As of Aug. 29, Peterson Air Force Base, Colorado – which houses Air Force Space Command – became the provisional headquarters to meet immediate command mission needs, said Rob Leese, a service press officer in a Thursday email.

“The U.S. Air Force has not made a basing decision on the final location of U.S. Space Command Headquarters,” he said.

Back in May, the service identified six possible locations for the new headquarters – including four Air Force bases in Colorado, as well as Vandenberg AFB, California, and the Army’s Redstone Arsenal, Alabama – and lawmakers have engaged in frequent lobbying for the Air Force to select a location in their state, including states that were not on the short list, such as Florida or Louisiana.

The revival of U.S. Space Command – which did not require the approval of Congress – has been largely supported by lawmakers and industry representatives.

Sen. Jim Inhofe (R-Okla.), the chairman of the Senate Armed Services Committee (SASC), called it “an important step to support the space warfighting domain” in a Thursday statement.

The command “ensures our strategic competitors, Russia and China, realize we are serious about implementing our National Defense Strategy,” he added.

The American Institute of Aeronautics and Astronautics (AIAA)’s Executive Director Daniel L. Dumbacher issued a statement Thursday applauding the command’s establishment.

“Space is essential to each and every one of us. Not only is it critical to U.S. military operations, but it is vital for civilian and commercial applications as well,” Dumbacher said. “With the reality that space is a contested environment, we welcome the U.S. government’s establishment of U.S. Space Command (USSPACECOM) as the entity responsible for ensuring free and open access to space.”

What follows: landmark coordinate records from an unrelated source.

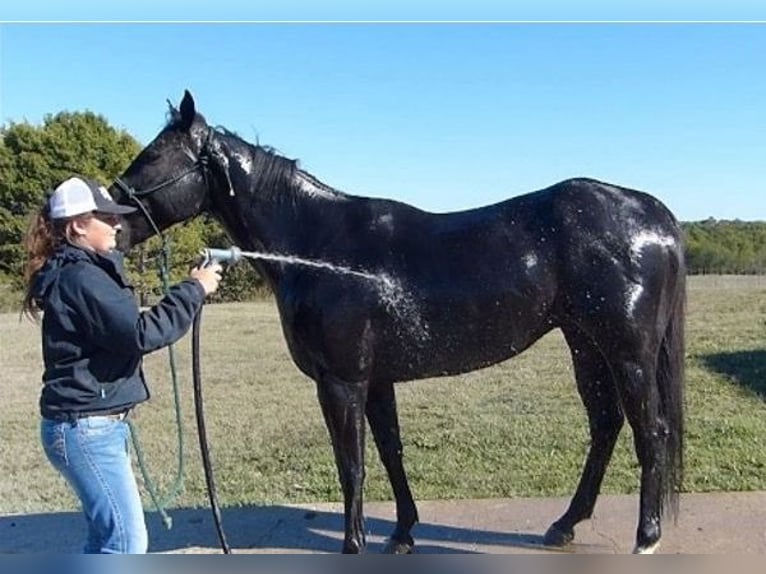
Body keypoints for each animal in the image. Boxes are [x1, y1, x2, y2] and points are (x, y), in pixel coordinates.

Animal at [112, 92, 688, 556]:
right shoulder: (376, 379)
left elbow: (351, 462)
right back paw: (565, 525)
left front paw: (353, 544)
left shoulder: (341, 382)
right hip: (584, 344)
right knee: (605, 425)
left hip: (627, 353)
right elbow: (390, 452)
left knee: (650, 430)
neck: (319, 245)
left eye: (153, 155)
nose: (110, 217)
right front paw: (402, 532)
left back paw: (647, 537)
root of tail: (651, 214)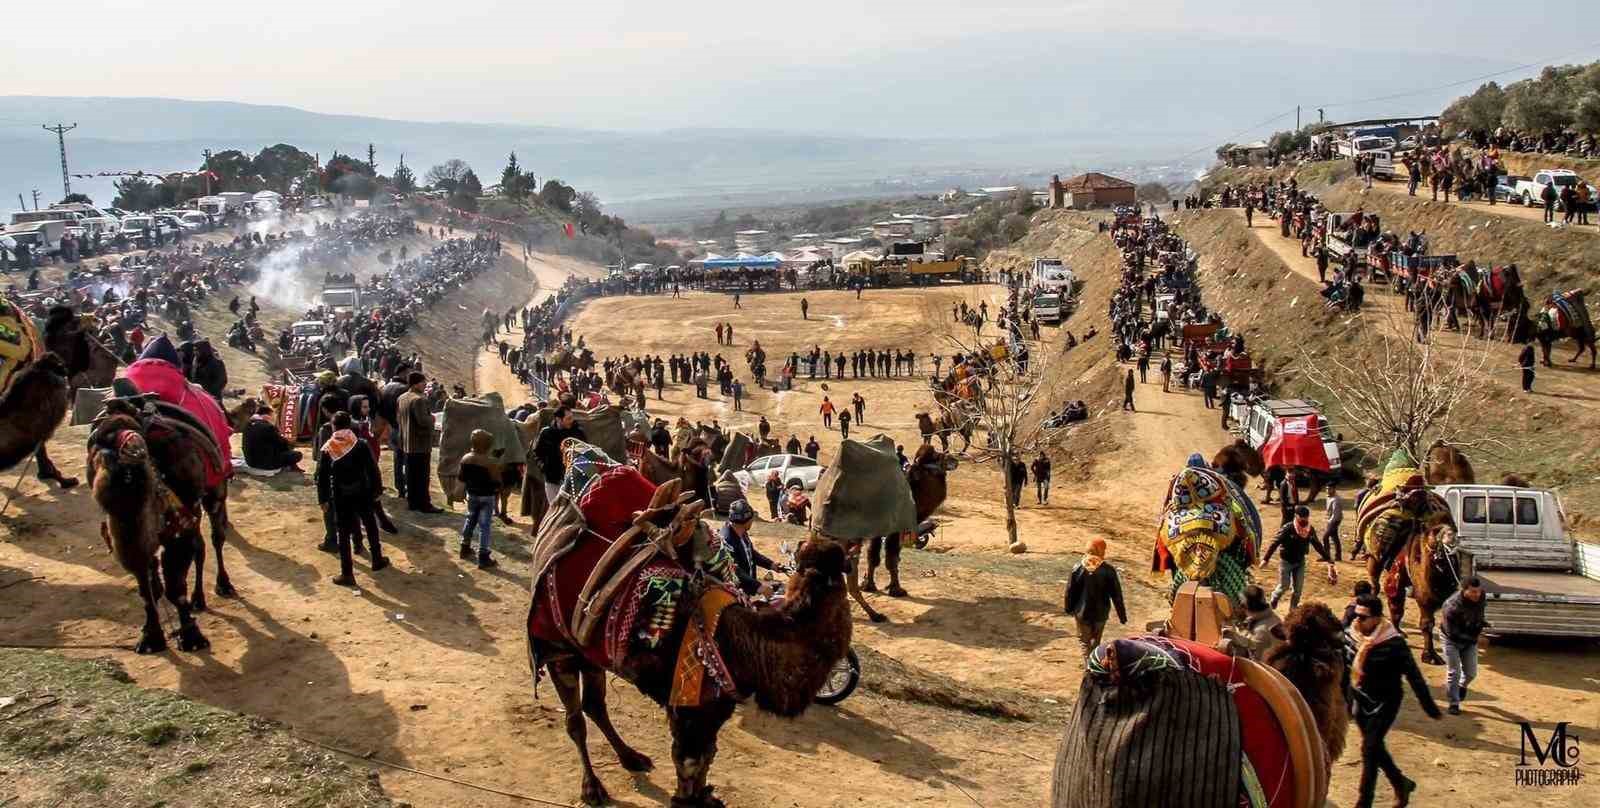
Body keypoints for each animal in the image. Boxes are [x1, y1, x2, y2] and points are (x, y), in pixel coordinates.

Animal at [524, 444, 851, 803]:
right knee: (575, 720)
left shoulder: (716, 710)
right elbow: (690, 764)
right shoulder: (689, 709)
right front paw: (689, 798)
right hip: (557, 647)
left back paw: (632, 758)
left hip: (589, 650)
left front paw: (707, 796)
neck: (745, 645)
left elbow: (706, 759)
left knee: (595, 705)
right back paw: (593, 788)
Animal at [864, 441, 947, 604]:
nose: (953, 459)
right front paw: (896, 589)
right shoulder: (893, 529)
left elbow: (875, 555)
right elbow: (890, 558)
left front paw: (869, 585)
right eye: (934, 458)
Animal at [1356, 448, 1459, 662]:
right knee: (1375, 582)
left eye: (1451, 527)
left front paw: (1431, 654)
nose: (1449, 538)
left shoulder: (1430, 594)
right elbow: (1397, 605)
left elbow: (1428, 622)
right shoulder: (1400, 576)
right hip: (1374, 557)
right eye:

“The institute …looks forward to working with Gen. John Raymond and the command leadership to accomplish its missions of missile warning, satellite operations, space control and space support,” he added.

The next step is establishing the new U.S. Space Force, Inhofe noted in his statement. The Space Force has been proposed as a new branch of the armed forces sitting under the Air Force, similar to the Marine Corps’ place within the Department of the Navy. Congress is expected to vote on the establishment of a Space Force as part of the final fiscal year 2020 National Defense Authorization Act (NDAA).